TAKE THE TEST: Basic science questions kids can’t answer
A WORRYING number of Australian students are unable to answer basic questions such as the cause for day and night, how a BBQ cooks meat and how a kangaroo is able to jump.
The latest National Assessment Program Science Literacy assessment data published today showed 35 per cent of Year 10 and 48 per cent of Year 6 Australian students do not know that the Earth's rotation on its own axis causes night and day.
"These surprising - and, some may even argue, worrying - results should give teachers valuable insights about the kind of misconceptions students may have about the relationship between the Earth, sun and moon," the report said.
Only 24 per cent of year 10 students could correctly answer how heat is transferred in a BBQ via radiation, convection and conduction to cook meat.
"The results for this item indicate that students are finding it very difficult to understand the concept of heat transfer," the report said.
Only 18 per cent of Year 6 students achieved full marks for being able to fully explain how a kangaroo can jump.
Alarmingly, on the assessment's student survey, more 39 percent of Year 6 students and 44 per cent of Year 10 students reported they "sometimes" or "never" have in-depth discussions about science in class.
And 40 per cent of students in Year 6 felt they were unable to learn science topics quickly, while 48 per cent of Year 10 students reported the same.

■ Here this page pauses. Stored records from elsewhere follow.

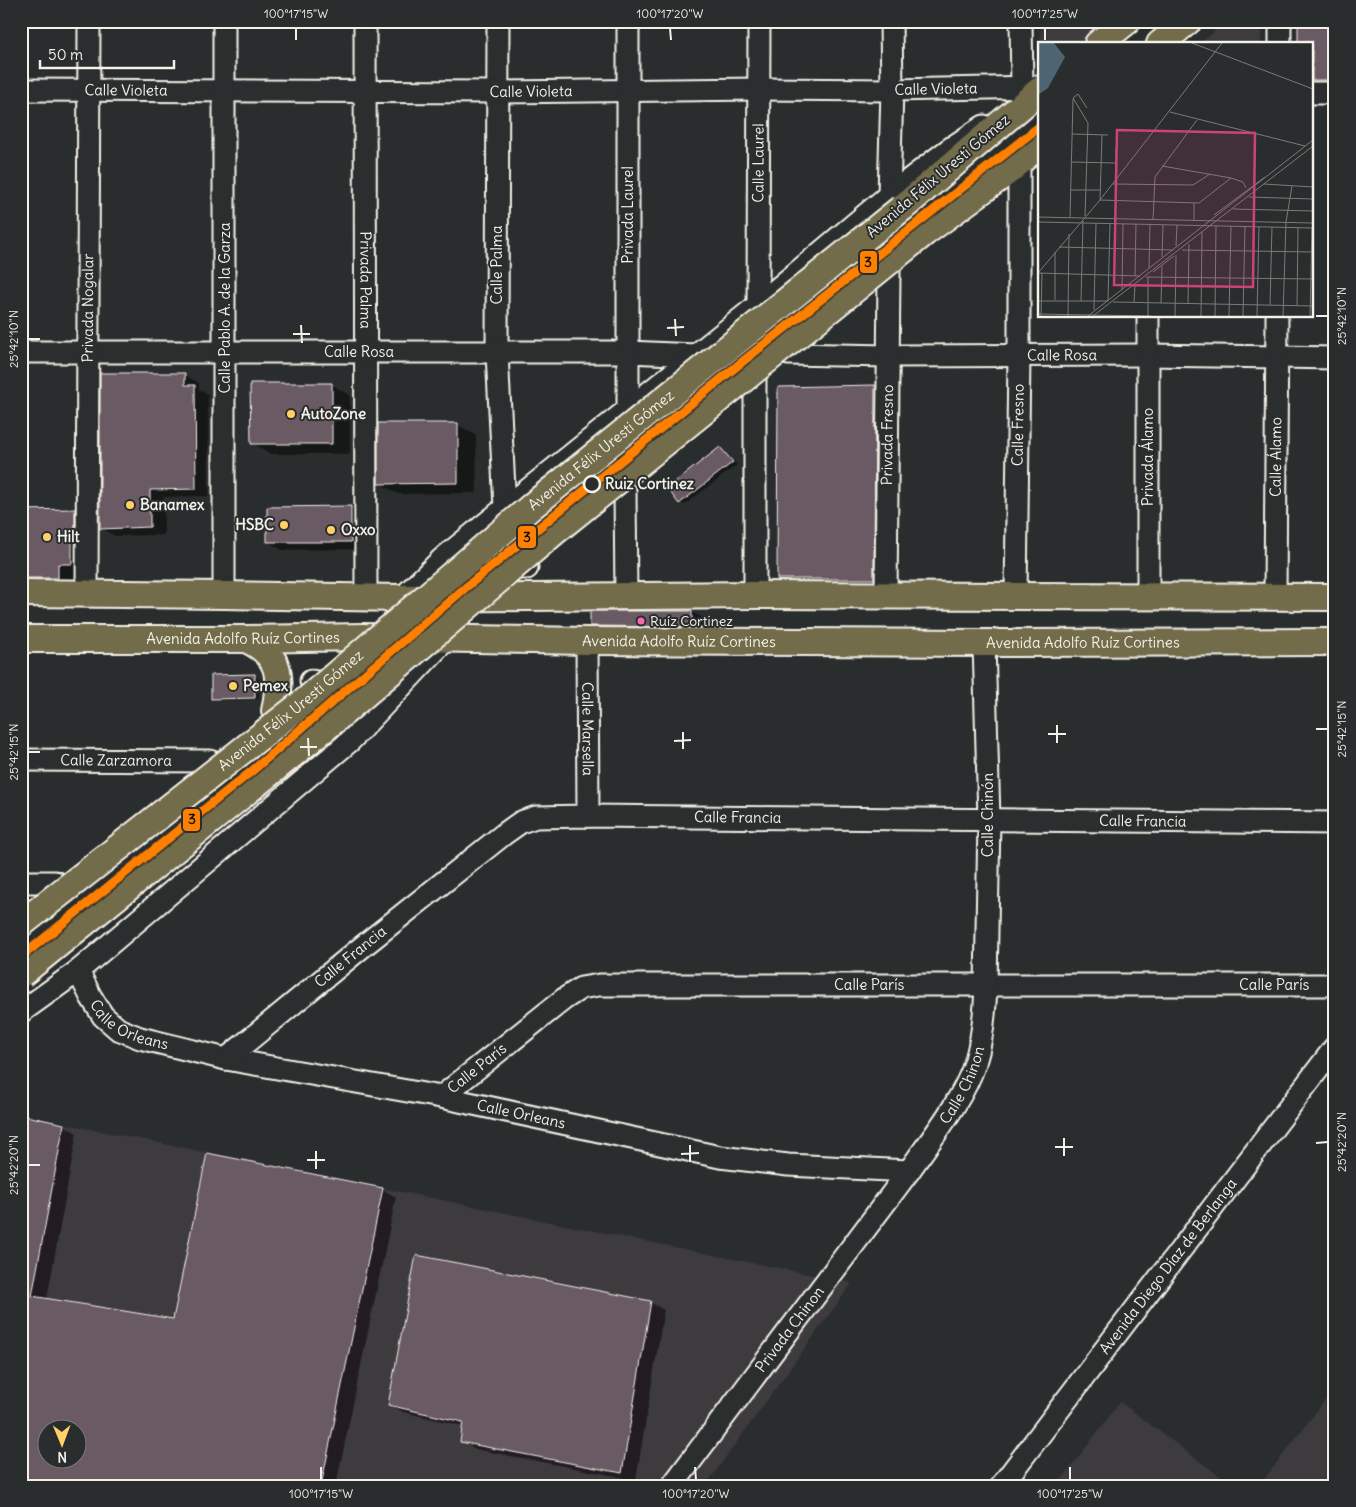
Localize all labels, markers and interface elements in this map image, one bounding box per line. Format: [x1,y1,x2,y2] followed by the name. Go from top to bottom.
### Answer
[264,6,328,21] text: 100°17'15"W
[637,6,704,21] text: 100°17'20"W
[1012,6,1078,21] text: 100°17'25"W
[40,38,174,70] scale bar
[1038,42,1314,318] inset map
[48,45,83,64] text: 50 m
[894,78,978,99] street label: Calle Violeta
[84,80,168,100] street label: Calle Violeta
[489,81,573,101] street label: Calle Violeta
[862,110,1013,241] street label: Avenida Félix Uresti Gómez
[748,123,768,203] street label: Calle Laurel
[618,166,637,264] street label: Privada Laurel
[215,222,234,393] street label: Calle Pablo A. de la Garza
[487,225,506,305] street label: Calle Palma
[356,231,376,329] street label: Privada Palma
[859,250,878,274] line badge: 3
[864,253,872,271] text: 3
[78,254,97,362] street label: Privada Nogalar
[1334,287,1349,345] text: 25°42'10"N
[6,310,21,368] text: 25°42'10"N
[324,342,394,361] street label: Calle Rosa
[1027,345,1097,364] street label: Calle Rosa
[1008,384,1028,466] street label: Calle Fresno
[877,385,897,485] street label: Privada Fresno
[524,386,678,514] street label: Avenida Félix Uresti Gómez
[301,404,366,423] place label: AutoZone
[285,408,297,420] marker: AutoZone
[1138,408,1157,506] street label: Privada Álamo
[1266,417,1285,497] street label: Calle Álamo
[605,474,694,493] place label: Ruiz Cortinez
[583,475,601,493] marker: Ruiz Cortinez
[140,495,205,514] place label: Banamex
[124,499,136,511] marker: Banamex
[235,515,274,534] place label: HSBC
[278,519,290,531] marker: HSBC
[341,520,376,539] place label: Oxxo
[325,524,337,536] marker: Oxxo
[517,525,537,549] line badge: 3
[57,527,80,546] place label: Hilt
[523,528,531,546] text: 3
[41,531,53,543] marker: Hilt
[650,612,733,630] place label: Ruíz Cortinez
[636,616,646,626] marker: Ruíz Cortinez
[146,627,340,648] street label: Avenida Adolfo Ruíz Cortines
[582,631,776,651] street label: Avenida Adolfo Ruíz Cortines
[986,632,1180,652] street label: Avenida Adolfo Ruíz Cortines
[214,645,367,775] street label: Avenida Félix Uresti Gómez
[243,676,289,695] place label: Pemex
[227,680,239,692] marker: Pemex
[578,682,598,776] street label: Calle Marsella
[1334,700,1349,758] text: 25°42'15"N
[6,723,21,781] text: 25°42'15"N
[60,750,172,770] street label: Calle Zarzamora
[978,773,997,857] street label: Calle Chinón
[694,807,782,827] street label: Calle Francia
[182,808,201,832] line badge: 3
[188,810,196,828] text: 3
[1099,811,1187,831] street label: Calle Francia
[310,921,390,991] street label: Calle Francia
[834,975,905,994] street label: Calle París
[1239,975,1310,994] street label: Calle París
[86,996,171,1054] street label: Calle Orleans
[443,1038,510,1097] street label: Calle París
[935,1044,988,1127] street label: Calle Chinon
[475,1095,567,1133] street label: Calle Orleans
[1334,1112,1349,1172] text: 25°42'20"N
[6,1135,21,1195] text: 25°42'20"N
[1095,1174,1241,1358] street label: Avenida Diego Díaz de Berlanga
[751,1282,828,1376] street label: Privada Chinon
[38,1420,88,1470] north arrow
[57,1448,67,1466] text: N
[289,1486,353,1501] text: 100°17'15"W
[663,1486,730,1501] text: 100°17'20"W
[1037,1486,1103,1501] text: 100°17'25"W

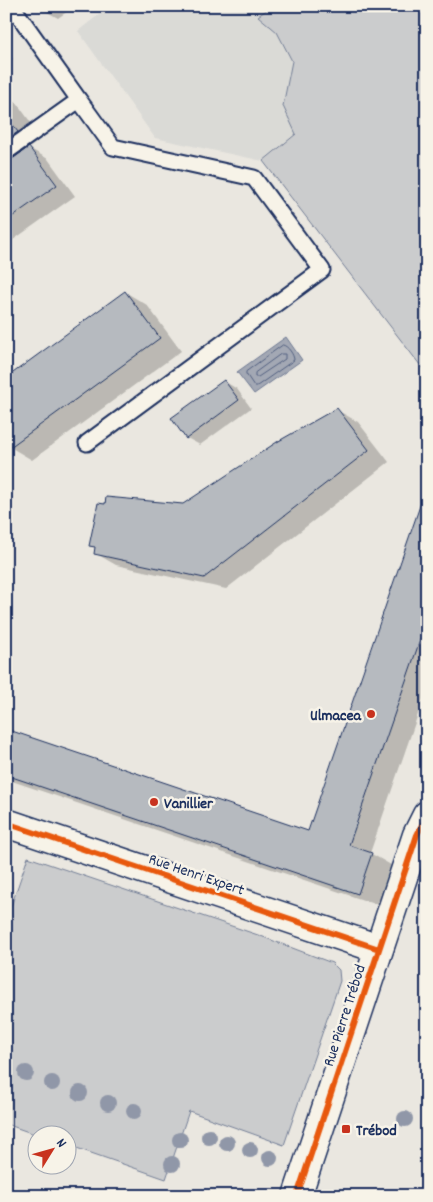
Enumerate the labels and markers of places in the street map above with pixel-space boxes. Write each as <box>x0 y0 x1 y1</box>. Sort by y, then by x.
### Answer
place label: Ulmacea <box>310 705 362 728</box>
marker: Ulmacea <box>365 708 377 720</box>
place label: Vanillier <box>164 793 214 816</box>
marker: Vanillier <box>148 796 160 808</box>
place label: Trébod <box>356 1120 397 1143</box>
marker: Trébod <box>340 1123 352 1135</box>

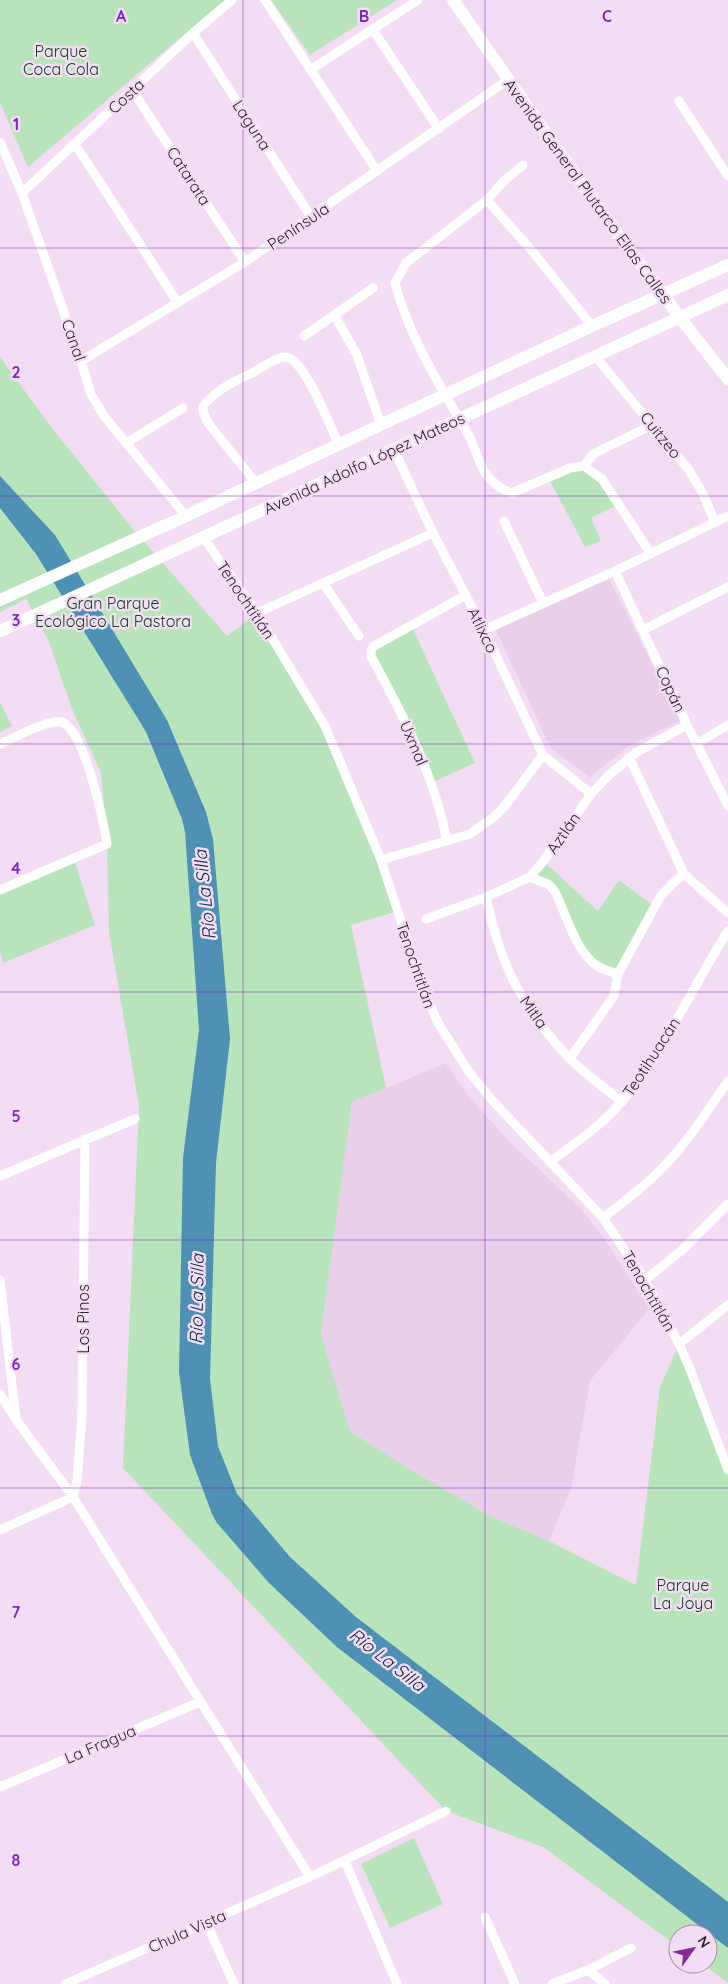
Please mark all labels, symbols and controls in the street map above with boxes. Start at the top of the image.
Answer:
text: A [116,6,127,26]
text: B [359,6,369,26]
text: C [602,6,612,26]
park label: Parque Coca Cola [23,41,99,79]
street label: Costa [104,74,148,118]
street label: Avenida General Plutarco Elías Calles [500,75,676,307]
street label: Laguna [228,96,276,154]
text: 1 [13,114,19,134]
street label: Catarata [163,143,215,209]
street label: Península [263,198,333,254]
street label: Canal [58,317,90,363]
text: 2 [11,362,21,382]
street label: Avenida Adolfo López Mateos [260,407,468,519]
street label: Cuitzeo [636,407,686,463]
street label: Tenochtitlán [213,557,279,643]
park label: Gran Parque Ecológico La Pastora [35,593,191,631]
street label: Atlixco [463,604,503,656]
text: 3 [12,610,20,630]
street label: Copán [652,663,690,715]
street label: Uxmal [396,717,432,769]
street label: Aztlán [542,808,584,858]
water label: Río La Silla [188,848,221,941]
text: 4 [11,858,21,878]
street label: Tenochtitlán [392,919,440,1011]
street label: Mitla [516,992,552,1032]
street label: Teotihuacán [618,1014,684,1100]
text: 5 [11,1106,21,1126]
street label: Tenochtitlán [618,1247,680,1335]
water label: Río La Silla [184,1253,209,1344]
street label: Los Pinos [73,1284,93,1354]
text: 6 [12,1354,21,1374]
park label: Parque La Joya [653,1575,713,1613]
text: 7 [12,1602,21,1622]
water label: Río La Silla [345,1623,431,1697]
street label: La Fragua [61,1720,139,1768]
text: 8 [12,1850,21,1870]
street label: Chula Vista [145,1905,229,1957]
north arrow [668,1924,718,1974]
text: N [694,1933,714,1951]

Australian Centre for Education Research deputy chief executive Dr Sue Thomson said the fact students could not answer basic science questions was worrying and the fact they felt unable to learn was concerning for their employment in jobs of the future.
"Those things are in the curriculum, those things should be being taught and it's really worrying if half the kids don't know the answer about day and night," she said.
"I suspect a lot of it because they don't have qualified teachers teaching them.
"That's something we could always do that could improve learning, to have better qualified teachers or help the teachers teaching out of field to teach in a better way, whether it's by providing more support and training to get their skills up."
The Centre for Independent Studies' education program director Dr Fiona Mueller said it was reassuring there was some high-achievement around the country but this to be across the board.
"This is the key - where there is success the strategies need to be shared, we haven't seen enough of that collaboration, in the STEM subjects this is really invaluable," she said.
"The challenge is to establish and maintain excellence across all schools and what has to be done to ensure very high academic expectations as we see in high performing systems and to make sure every teacher in front of every class is a subject expert."
Education Minister Dan Tehan said that while 58 per cent of Year 6 students and 50 per cent of Year 10 students were achieving the proficiency standard, the report showed there was room to improve.
"Strong science skills must be a key feature of our education system because STEM skills will drive the jobs of the future," he said.
"Australia should be a world leader in science education and that should be reflected in our results."